LD: I love the DuPont Pipeline Project-reaching out to schools to motivate inner city and underprivileged kids to excel and enter the field of law. Would you tell me about the program?
SM: When we looked around and went to various job fairs, it dawned on us that we have a lot of firms chasing a small pool of minority lawyers. We had a supply problem and it was too late at the law school level to correct that problem. We felt that we had to start at the beginning with kids in junior high school, exposing them to legal practice-not just lawyers but the entire legal practice. Working with a community organization in Delaware, we started this project. A lot of DuPont's young lawyers got involved in working with some of the schools and the Delaware State Mock Trial Competition. We would bring these kids into our offices on a fairly regular basis. Mike Clarke, one of our lawyers, came up with a curriculum and you just saw these kids grow. While not every one of those kids will grow up to be a lawyer, we felt that if 2 or 3 did, we'd be substantially moving the ball. And then we were working with the Association of Corporate Counsel. We put together a kit based on our learning. It had a videotape, teaching manuals, examples of things we did. With Susan Hackett at ACC, we made this kit available to corporations and law departments and we asked them to replicate it. . . .

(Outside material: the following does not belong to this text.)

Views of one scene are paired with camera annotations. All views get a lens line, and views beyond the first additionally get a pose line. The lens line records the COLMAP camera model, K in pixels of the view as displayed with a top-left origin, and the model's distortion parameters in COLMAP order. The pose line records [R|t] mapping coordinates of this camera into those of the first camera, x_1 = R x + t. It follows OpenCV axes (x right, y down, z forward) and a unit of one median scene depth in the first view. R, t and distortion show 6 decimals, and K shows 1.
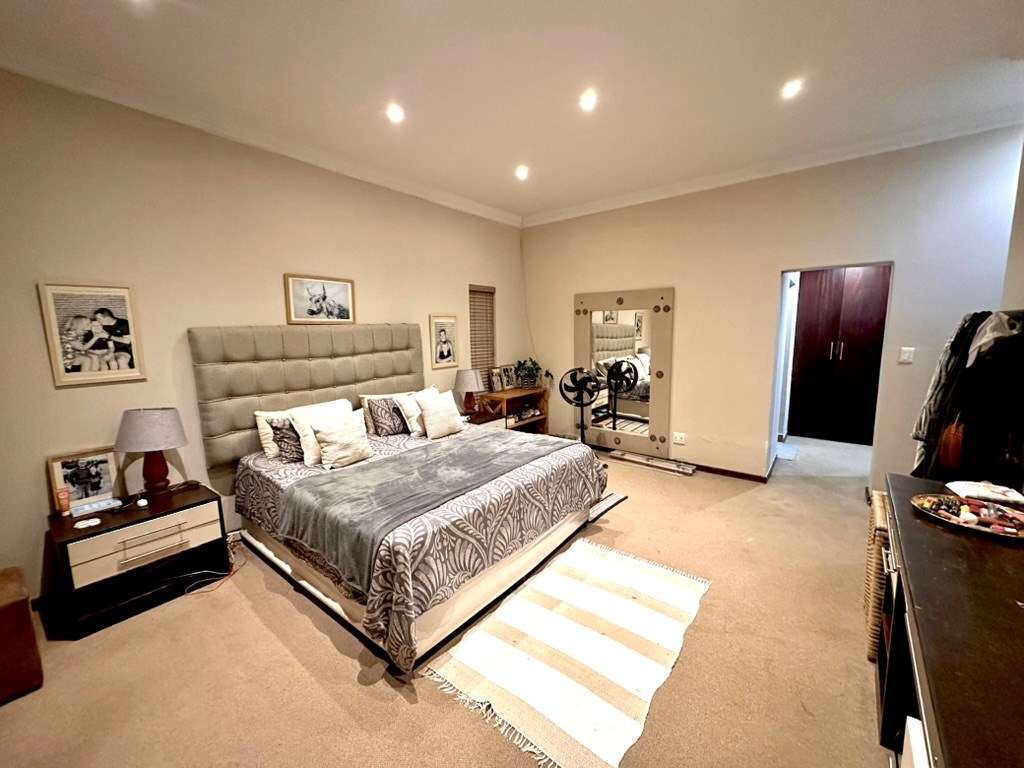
lens RADIAL K [[406.9, 0, 515.3], [0, 406.9, 382.1], [0, 0, 1]] dist [-0.002340, 0.001126]
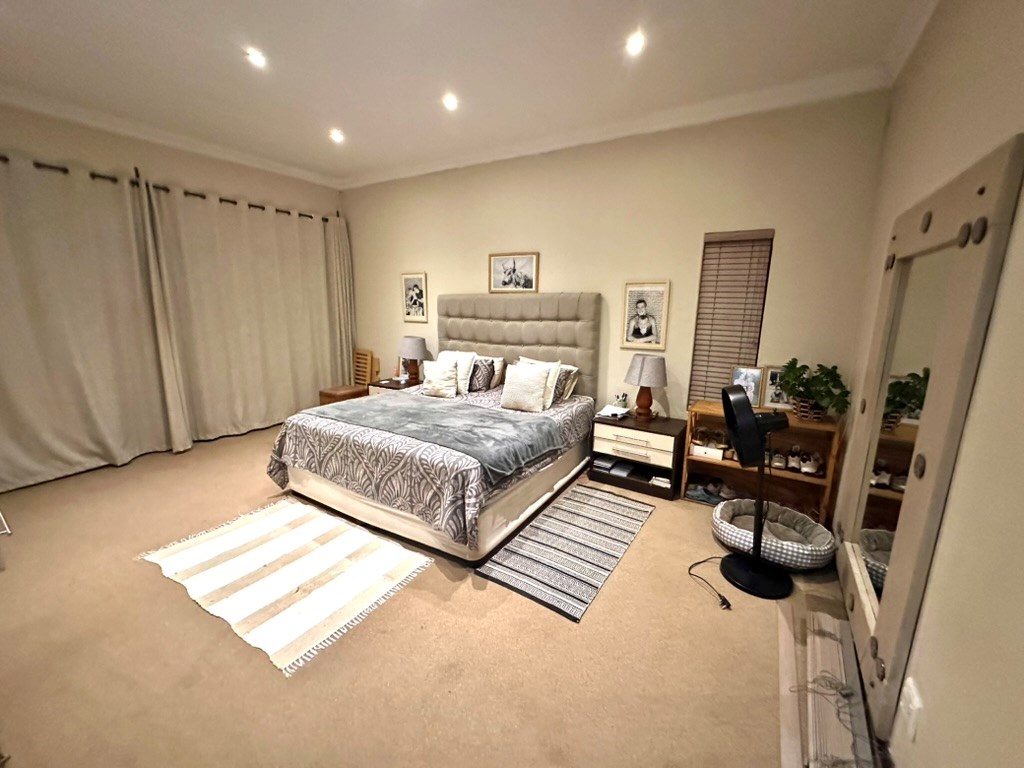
lens RADIAL K [[406.9, 0, 512.9], [0, 406.9, 382.7], [0, 0, 1]] dist [-0.002340, 0.001126]
pose [[0.117297, 0.211064, -0.970409, 0.769984], [-0.145506, 0.970261, 0.193444, -0.118650], [0.982379, 0.118510, 0.144520, 0.866990]]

It was one of the most rewarding processes to watch these kids grow. The first day when we brought the kids into our very formal conference room, they were so intimidated. But then we'd have pizza parties there and you could just see their comfort level grow. We brought in all kinds of lawyers from our department and we told a little about our background. Some of the lawyers even came from the neighborhoods where these kids live. You could see the kids starting to realize, I can do this too. It was a delight to see. And I think we got as much out of the project as the kids did.
LD: Is there anything further you'd like to add?
SM: I think that our profession is a great one that can be enhanced by becoming more diverse. If you look at all the advancements—social policies, civil rights, whatever—the legal profession has performed such a crucial role. Furthering diversity is another role for us to play in terms of establishing leadership so other professions can follow.